For me Christmas wouldn’t be the same without braised red cabbage. Plus it’s really easy to make and it’s a great make ahead dish for Christmas and beyond!
Prepare all your ingredients as directed above. Mix together the ground spices and brown sugar in a bowl. Preheat your oven to 160C / 140C fan / gas mark 3 / 325F.
Arrange about a quarter of the cabbage at the bottom of a large casserole dish
Sprinkle over about a third of the onions, a third of the apple, a third of the garlic and a third of the sugar and spice mix.
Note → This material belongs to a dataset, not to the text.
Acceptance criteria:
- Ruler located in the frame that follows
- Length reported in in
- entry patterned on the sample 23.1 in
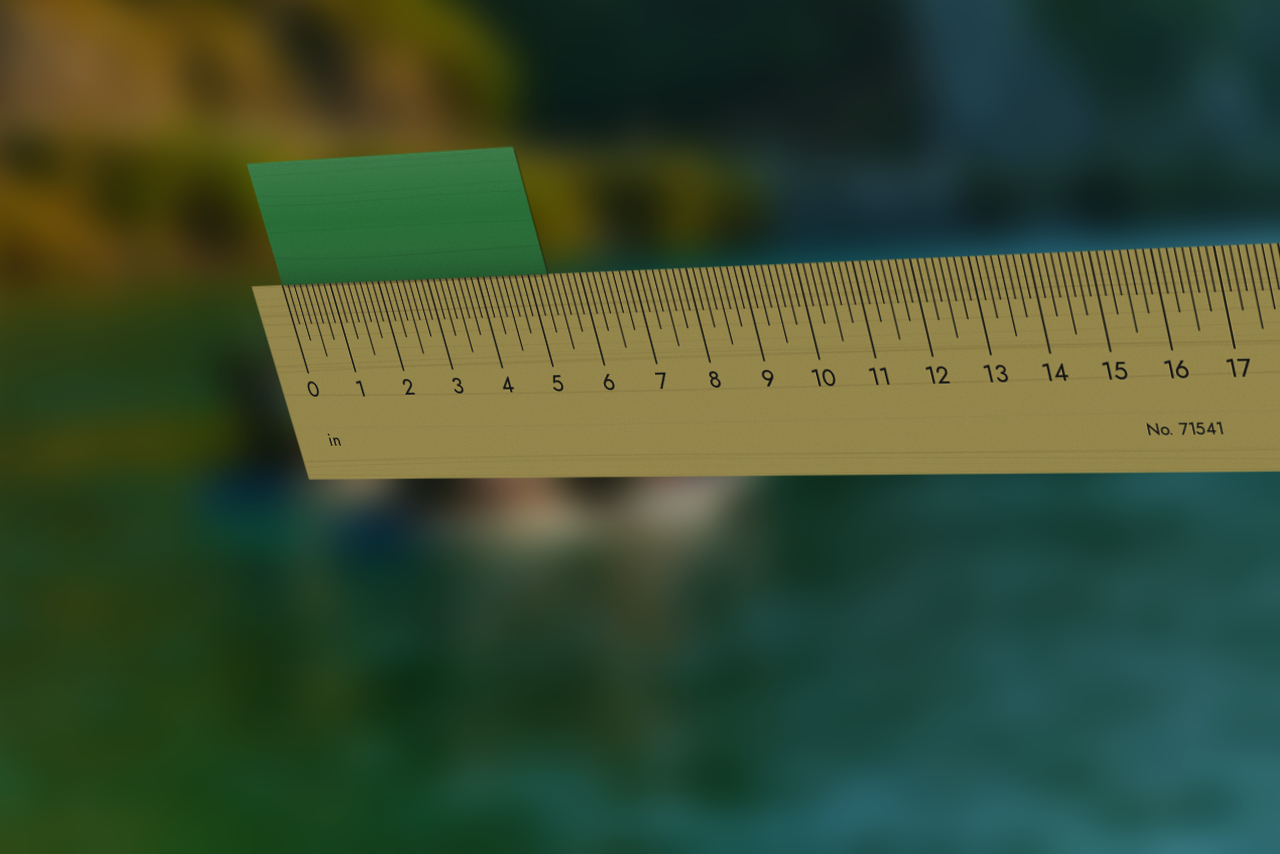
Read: 5.375 in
Add a few twists of salt and pepper.
Add another layer of cabbage, followed by another layer of onions, apple, garlic, spices, salt and pepper.
Repeat a third time and then top with the remaining red cabbage.
Pour over 3 tablespoons of red or white wine vinegar (this will help preserve the colour of the cabbage, so don’t miss this step out!) and dot with approximately 10g of butter.
Put a tight lid on the casserole dish (use foil if you don’t have a lid) and cook in your pre-heated oven for 2½ hours, stirring twice during cooking time.
Serve immediately or leave to cool then store in an airtight container in the fridge for a day or two.
Notes
To reheat, simply place in a saucepan with approximately 100ml water and heat gently with a lid on until the cabbage is hot (about 5 minutes).
Suitable for freezing.
Nutrition information is approximate and meant as a guideline only.